DATA FOR REVIEW below:
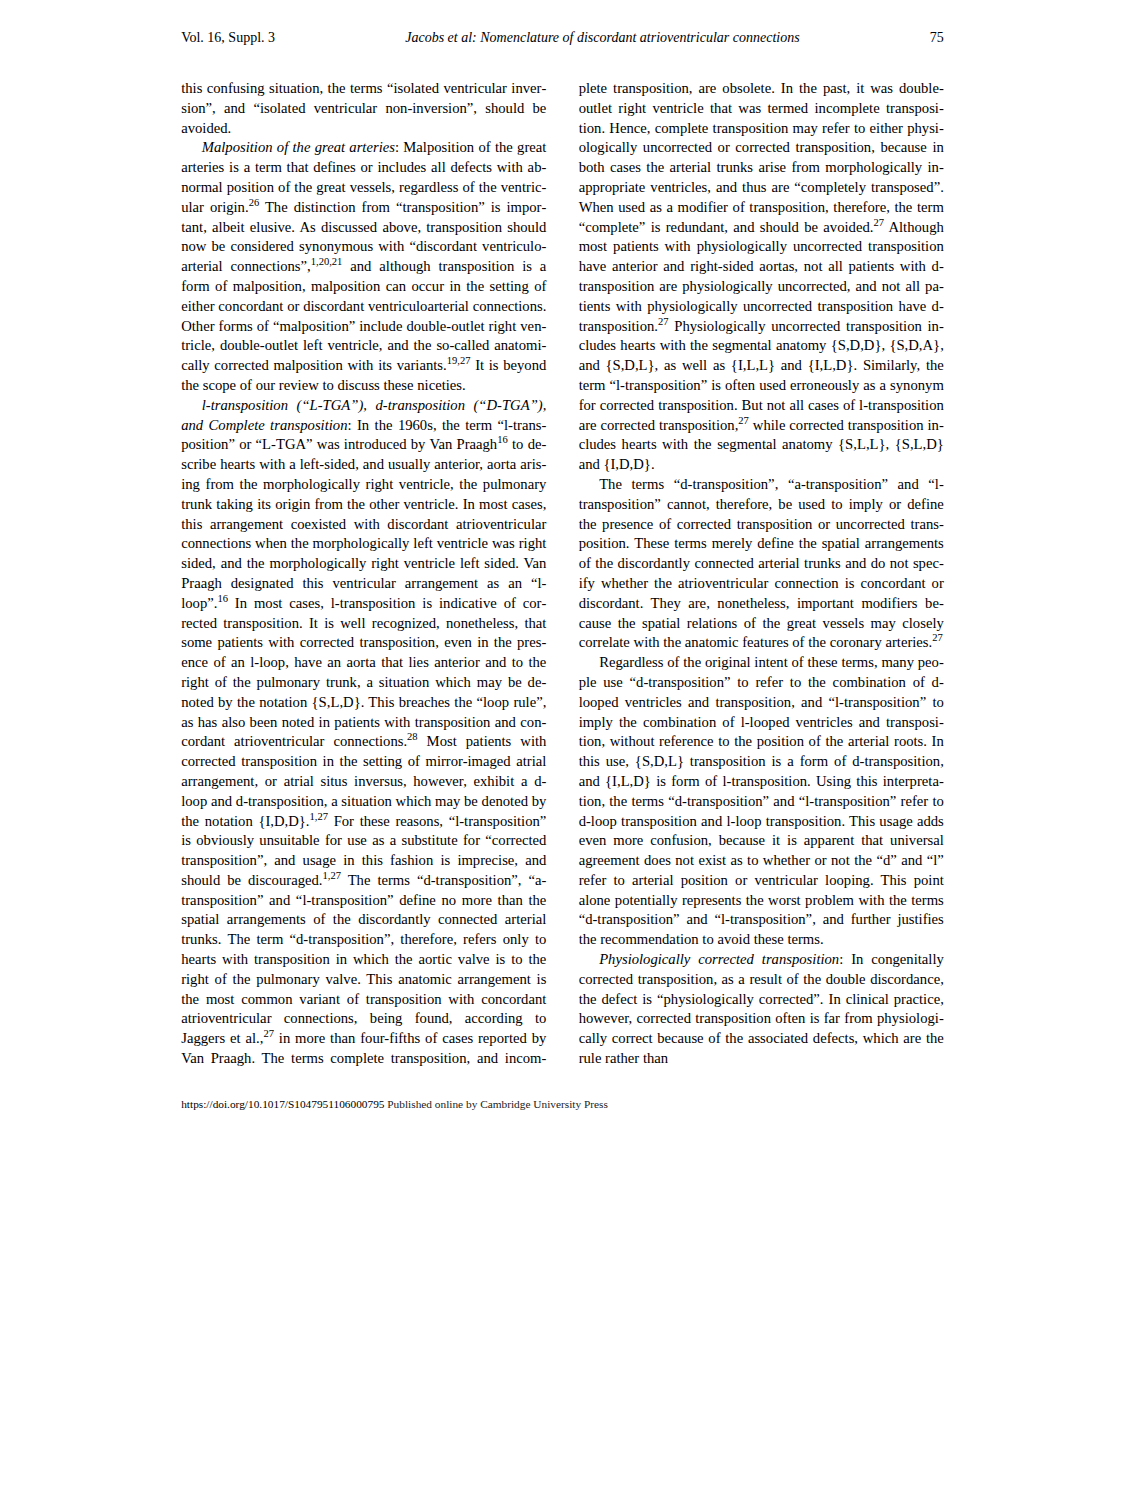Vol. 16, Suppl. 3
Jacobs et al: Nomenclature of discordant atrioventricular connections
75
this confusing situation, the terms “isolated ventricular inversion”, and “isolated ventricular non-inversion”, should be avoided.
Malposition of the great arteries: Malposition of the great arteries is a term that defines or includes all defects with abnormal position of the great vessels, regardless of the ventricular origin.26 The distinction from “transposition” is important, albeit elusive. As discussed above, transposition should now be considered synonymous with “discordant ventriculo-arterial connections”,1,20,21 and although transposition is a form of malposition, malposition can occur in the setting of either concordant or discordant ventriculoarterial connections. Other forms of “malposition” include double-outlet right ventricle, double-outlet left ventricle, and the so-called anatomically corrected malposition with its variants.19,27 It is beyond the scope of our review to discuss these niceties.
l-transposition (“L-TGA”), d-transposition (“D-TGA”), and Complete transposition: In the 1960s, the term “l-transposition” or “L-TGA” was introduced by Van Praagh16 to describe hearts with a left-sided, and usually anterior, aorta arising from the morphologically right ventricle, the pulmonary trunk taking its origin from the other ventricle. In most cases, this arrangement coexisted with discordant atrioventricular connections when the morphologically left ventricle was right sided, and the morphologically right ventricle left sided. Van Praagh designated this ventricular arrangement as an “l-loop”.16 In most cases, l-transposition is indicative of corrected transposition. It is well recognized, nonetheless, that some patients with corrected transposition, even in the presence of an l-loop, have an aorta that lies anterior and to the right of the pulmonary trunk, a situation which may be denoted by the notation {S,L,D}. This breaches the “loop rule”, as has also been noted in patients with transposition and concordant atrioventricular connections.28 Most patients with corrected transposition in the setting of mirror-imaged atrial arrangement, or atrial situs inversus, however, exhibit a d-loop and d-transposition, a situation which may be denoted by the notation {I,D,D}.1,27 For these reasons, “l-transposition” is obviously unsuitable for use as a substitute for “corrected transposition”, and usage in this fashion is imprecise, and should be discouraged.1,27 The terms “d-transposition”, “a-transposition” and “l-transposition” define no more than the spatial arrangements of the discordantly connected arterial trunks. The term “d-transposition”, therefore, refers only to hearts with transposition in which the aortic valve is to the right of the pulmonary valve. This anatomic arrangement is the most common variant of transposition with concordant atrioventricular connections, being found, according to Jaggers et al.,27 in more than four-fifths of cases reported by Van Praagh. The terms complete transposition, and incomplete transposition, are obsolete. In the past, it was double-outlet right ventricle that was termed incomplete transposition. Hence, complete transposition may refer to either physiologically uncorrected or corrected transposition, because in both cases the arterial trunks arise from morphologically inappropriate ventricles, and thus are “completely transposed”. When used as a modifier of transposition, therefore, the term “complete” is redundant, and should be avoided.27 Although most patients with physiologically uncorrected transposition have anterior and right-sided aortas, not all patients with d-transposition are physiologically uncorrected, and not all patients with physiologically uncorrected transposition have d-transposition.27 Physiologically uncorrected transposition includes hearts with the segmental anatomy {S,D,D}, {S,D,A}, and {S,D,L}, as well as {I,L,L} and {I,L,D}. Similarly, the term “l-transposition” is often used erroneously as a synonym for corrected transposition. But not all cases of l-transposition are corrected transposition,27 while corrected transposition includes hearts with the segmental anatomy {S,L,L}, {S,L,D} and {I,D,D}.
The terms “d-transposition”, “a-transposition” and “l-transposition” cannot, therefore, be used to imply or define the presence of corrected transposition or uncorrected transposition. These terms merely define the spatial arrangements of the discordantly connected arterial trunks and do not specify whether the atrioventricular connection is concordant or discordant. They are, nonetheless, important modifiers because the spatial relations of the great vessels may closely correlate with the anatomic features of the coronary arteries.27
Regardless of the original intent of these terms, many people use “d-transposition” to refer to the combination of d-looped ventricles and transposition, and “l-transposition” to imply the combination of l-looped ventricles and transposition, without reference to the position of the arterial roots. In this use, {S,D,L} transposition is a form of d-transposition, and {I,L,D} is form of l-transposition. Using this interpretation, the terms “d-transposition” and “l-transposition” refer to d-loop transposition and l-loop transposition. This usage adds even more confusion, because it is apparent that universal agreement does not exist as to whether or not the “d” and “l” refer to arterial position or ventricular looping. This point alone potentially represents the worst problem with the terms “d-transposition” and “l-transposition”, and further justifies the recommendation to avoid these terms.
Physiologically corrected transposition: In congenitally corrected transposition, as a result of the double discordance, the defect is “physiologically corrected”. In clinical practice, however, corrected transposition often is far from physiologically correct because of the associated defects, which are the rule rather than
https://doi.org/10.1017/S1047951106000795 Published online by Cambridge University Press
End of DATA FOR REVIEW.
DESCRIPTION OF THE TASK:
Transcribe the records above exactly and drop every picture.

WRITTEN REPLY:
Vol. 16, Suppl. 3
Jacobs et al: Nomenclature of discordant atrioventricular connections
75
this confusing situation, the terms “isolated ventricular inversion”, and “isolated ventricular non-inversion”, should be avoided.
Malposition of the great arteries: Malposition of the great arteries is a term that defines or includes all defects with abnormal position of the great vessels, regardless of the ventricular origin.26 The distinction from “transposition” is important, albeit elusive. As discussed above, transposition should now be considered synonymous with “discordant ventriculo-arterial connections”,1,20,21 and although transposition is a form of malposition, malposition can occur in the setting of either concordant or discordant ventriculoarterial connections. Other forms of “malposition” include double-outlet right ventricle, double-outlet left ventricle, and the so-called anatomically corrected malposition with its variants.19,27 It is beyond the scope of our review to discuss these niceties.
l-transposition (“L-TGA”), d-transposition (“D-TGA”), and Complete transposition: In the 1960s, the term “l-transposition” or “L-TGA” was introduced by Van Praagh16 to describe hearts with a left-sided, and usually anterior, aorta arising from the morphologically right ventricle, the pulmonary trunk taking its origin from the other ventricle. In most cases, this arrangement coexisted with discordant atrioventricular connections when the morphologically left ventricle was right sided, and the morphologically right ventricle left sided. Van Praagh designated this ventricular arrangement as an “l-loop”.16 In most cases, l-transposition is indicative of corrected transposition. It is well recognized, nonetheless, that some patients with corrected transposition, even in the presence of an l-loop, have an aorta that lies anterior and to the right of the pulmonary trunk, a situation which may be denoted by the notation {S,L,D}. This breaches the “loop rule”, as has also been noted in patients with transposition and concordant atrioventricular connections.28 Most patients with corrected transposition in the setting of mirror-imaged atrial arrangement, or atrial situs inversus, however, exhibit a d-loop and d-transposition, a situation which may be denoted by the notation {I,D,D}.1,27 For these reasons, “l-transposition” is obviously unsuitable for use as a substitute for “corrected transposition”, and usage in this fashion is imprecise, and should be discouraged.1,27 The terms “d-transposition”, “a-transposition” and “l-transposition” define no more than the spatial arrangements of the discordantly connected arterial trunks. The term “d-transposition”, therefore, refers only to hearts with transposition in which the aortic valve is to the right of the pulmonary valve. This anatomic arrangement is the most common variant of transposition with concordant atrioventricular connections, being found, according to Jaggers et al.,27 in more than four-fifths of cases reported by Van Praagh. The terms complete transposition, and incomplete transposition, are obsolete. In the past, it was double-outlet right ventricle that was termed incomplete transposition. Hence, complete transposition may refer to either physiologically uncorrected or corrected transposition, because in both cases the arterial trunks arise from morphologically inappropriate ventricles, and thus are “completely transposed”. When used as a modifier of transposition, therefore, the term “complete” is redundant, and should be avoided.27 Although most patients with physiologically uncorrected transposition have anterior and right-sided aortas, not all patients with d-transposition are physiologically uncorrected, and not all patients with physiologically uncorrected transposition have d-transposition.27 Physiologically uncorrected transposition includes hearts with the segmental anatomy {S,D,D}, {S,D,A}, and {S,D,L}, as well as {I,L,L} and {I,L,D}. Similarly, the term “l-transposition” is often used erroneously as a synonym for corrected transposition. But not all cases of l-transposition are corrected transposition,27 while corrected transposition includes hearts with the segmental anatomy {S,L,L}, {S,L,D} and {I,D,D}.
The terms “d-transposition”, “a-transposition” and “l-transposition” cannot, therefore, be used to imply or define the presence of corrected transposition or uncorrected transposition. These terms merely define the spatial arrangements of the discordantly connected arterial trunks and do not specify whether the atrioventricular connection is concordant or discordant. They are, nonetheless, important modifiers because the spatial relations of the great vessels may closely correlate with the anatomic features of the coronary arteries.27
Regardless of the original intent of these terms, many people use “d-transposition” to refer to the combination of d-looped ventricles and transposition, and “l-transposition” to imply the combination of l-looped ventricles and transposition, without reference to the position of the arterial roots. In this use, {S,D,L} transposition is a form of d-transposition, and {I,L,D} is form of l-transposition. Using this interpretation, the terms “d-transposition” and “l-transposition” refer to d-loop transposition and l-loop transposition. This usage adds even more confusion, because it is apparent that universal agreement does not exist as to whether or not the “d” and “l” refer to arterial position or ventricular looping. This point alone potentially represents the worst problem with the terms “d-transposition” and “l-transposition”, and further justifies the recommendation to avoid these terms.
Physiologically corrected transposition: In congenitally corrected transposition, as a result of the double discordance, the defect is “physiologically corrected”. In clinical practice, however, corrected transposition often is far from physiologically correct because of the associated defects, which are the rule rather than
https://doi.org/10.1017/S1047951106000795 Published online by Cambridge University Press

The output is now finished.